Number 18 in our countdown of '70 Ways Art Improves Our Health' explores the recent surge in traditional textile crafts and how they improve our lives…

Once necessary life skills, traditional textile crafts have been overlooked and undervalued for many years. But they are now seeing an enormous surge in interest across the UK. Thousands of younger people are joining sewing and knitting groups.

According to an article last year, there is ‘a 12% rise in women doing some sort of needlecraft as a hobby in the last two years. A fifth of women under 45 are interested in taking up knitting and sewing, while 17% of men aged 16 to 24 are keen to try one of these pastimes.’

Why is this? Well, one reason for the increased curiosity is due to social media. Through lifestyle platforms like Pinterest, Instagram and YouTube, huge online communities of DIYers and crafters are sharing their ideas and tutorials. But that’s not the only reason.

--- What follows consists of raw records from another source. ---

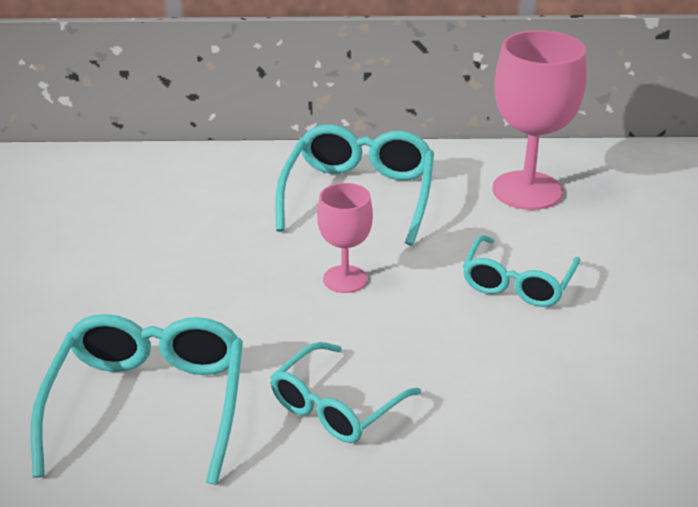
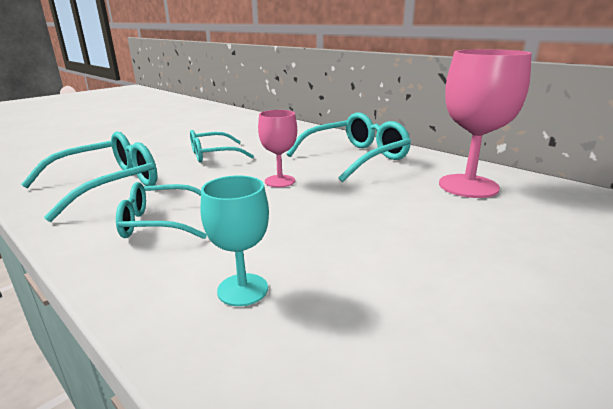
camera: 45 degrees right, 10 degrees down
turquoise glasses [463,235,581,307] -> turquoise glasses moved to [190,130,254,163]
none -> turquoise goblet [201,176,269,306]

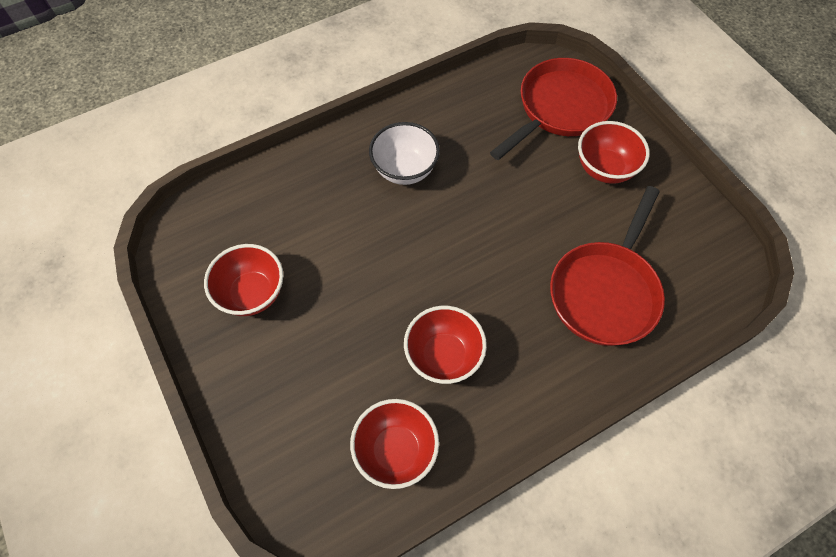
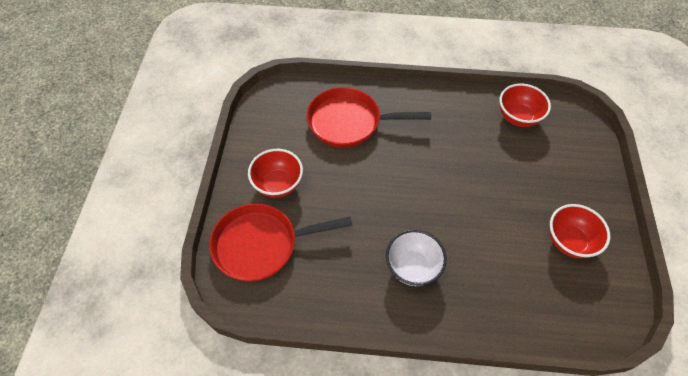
camera: 145 degrees left, 5 degrees down
red bowl [404,306,487,384] -> none
red pan [550,186,665,346] -> red pan turned 150 degrees counterclockwise [307,87,431,148]

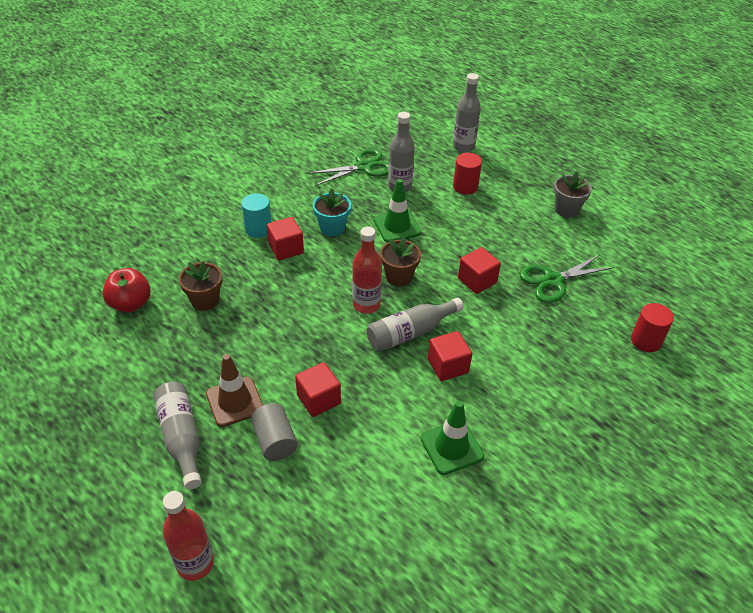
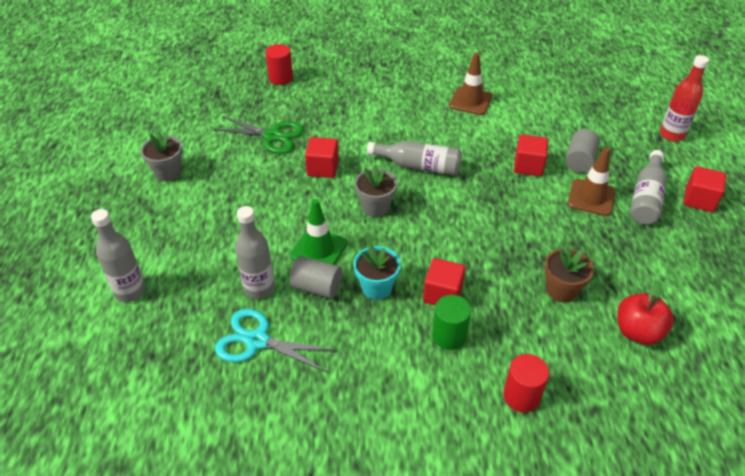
camera: 135 degrees left, 0 degrees up
turquoise cylinder [241,193,271,238] -> green cylinder [432,295,471,350]
green scissors [308,148,389,186] -> turquoise scissors [215,309,338,372]
red bottle [352,226,382,314] -> none
brown flower pot [380,237,421,286] -> grey flower pot [355,164,397,217]
green traffic cone [421,401,484,475] -> brown traffic cone [449,53,492,115]
red cube [428,331,472,381] -> red cube moved to [684,166,726,212]
red cylinder [453,153,482,195] -> red cylinder moved to [503,354,549,412]
none -> grey cylinder [290,256,342,298]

In times of social and economic upheaval, we often return to the arts and crafts, not only out of necessity to repair and provide cheaper clothing and household items, but also as a source of tangible achievement and happiness.

Knitting is addictive and can replace other more harmful addictions relating to food, smoking and alcohol.

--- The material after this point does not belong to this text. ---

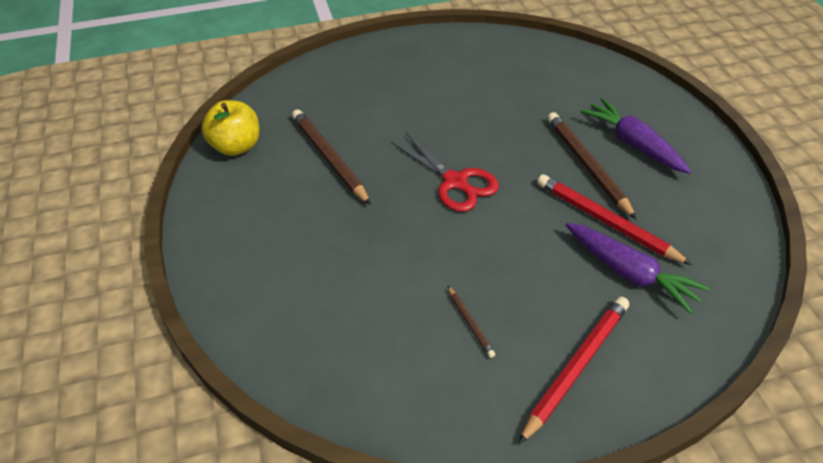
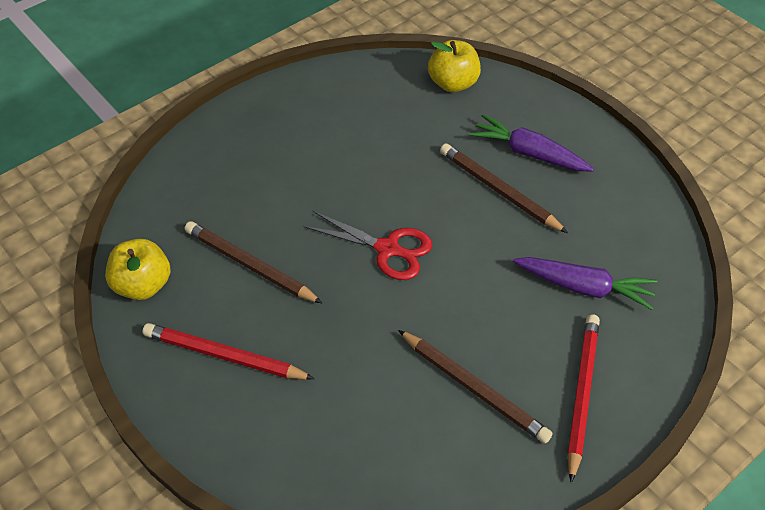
camera: 25 degrees left, 5 degrees up
brown pencil [448,286,495,358] -> brown pencil [398,330,552,444], size x2.06
red pencil [537,174,692,265] -> red pencil moved to [142,323,315,380]
none -> yellow apple [428,40,481,92]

Earlier in 2017, Knit for Peace, an initiative of the Charities Advisory Trust, carried out a broad review of existing evidence around the health benefits of traditional craft. They received testimonials from 15,000 volunteers about how knitting had made a difference to their lives.

The review discovered that knitting has a range of benefits in many areas of wellbeing. It is as relaxing as yoga, distracts from chronic pain, boosts mental wellbeing, lowers blood pressure and keeps the mind sharp. In craft groups environments, it was also found to help reduce loneliness and isolation and, in passing on their skills to younger generations, allows older people to feel that they are still useful to society.

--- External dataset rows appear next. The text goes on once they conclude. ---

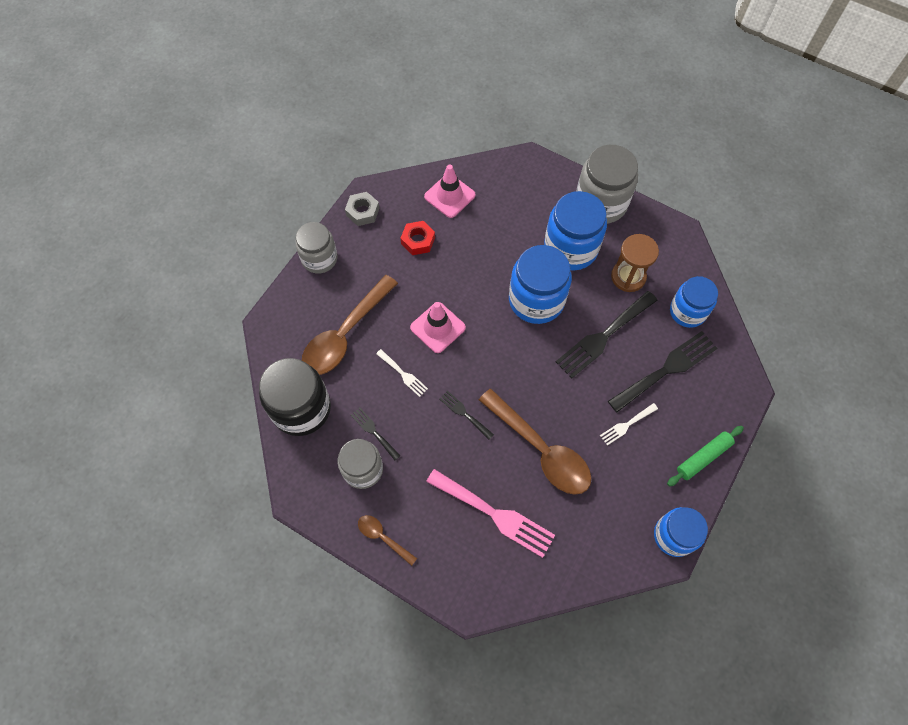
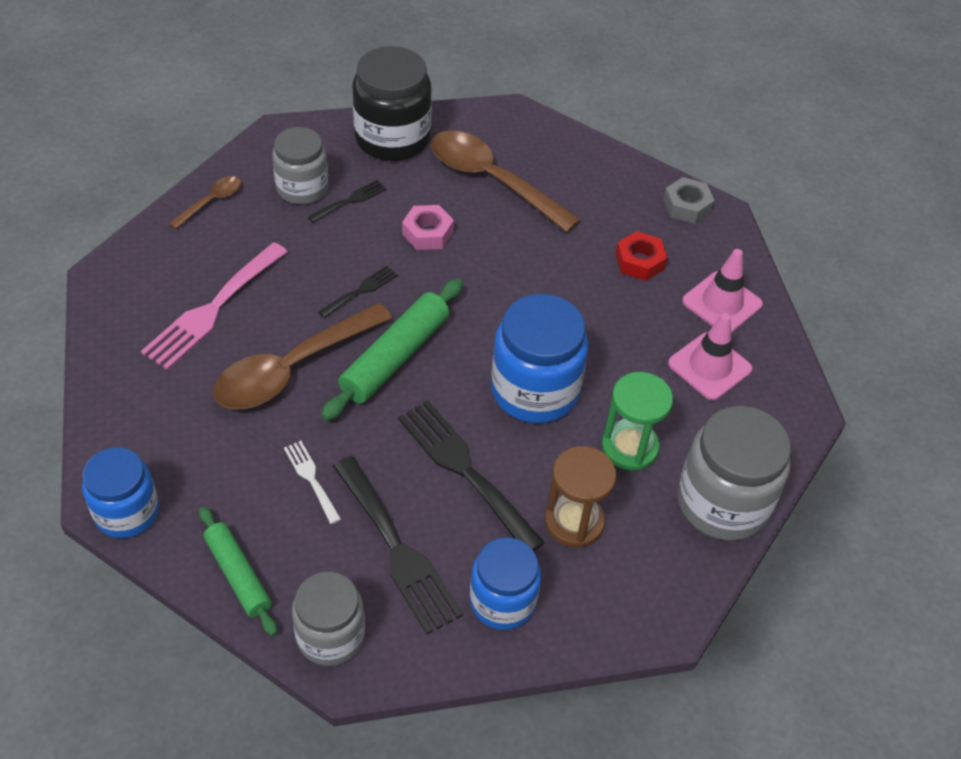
camera: 90 degrees right, 15 degrees down
grey jar [295,222,337,274] -> grey jar moved to [292,572,365,666]
white fork [376,349,428,397] -> pink nut [402,205,454,250]
pink traffic cone [410,302,466,353] -> pink traffic cone moved to [668,313,752,400]
blue jar [544,191,607,271] -> green hourglass [601,372,673,471]
none -> green rolling pin [321,279,463,421]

But the evidence doesn’t stop there. Back in 2011, the Crafts Council published their brief on craft and wellbeing. Citing research by Betsan Corkhill, the brief states that knitting is addictive (in a positive way) and can replace other more harmful addictions relating to food, smoking and alcohol. It could also have a place in treating Obsessive Compulsive Disorder.

Key to all this is the rhythmic and repetitive movement of craft activities. Not only does it distract us from less pleasant things, it is clinically proven to raise our levels of serotonin, which regulates anxiety, happiness, and mood.

As previously explored in our countdown, the NHS spends billions every year on blood pressure and chronic pain treatments. In addition, we spend around £260 million on antidepressants. With the demand on primary care becoming a crisis, the evidence suggests that crafts, particularly textile crafts, could be a more innovative and economical way to tackle these problems.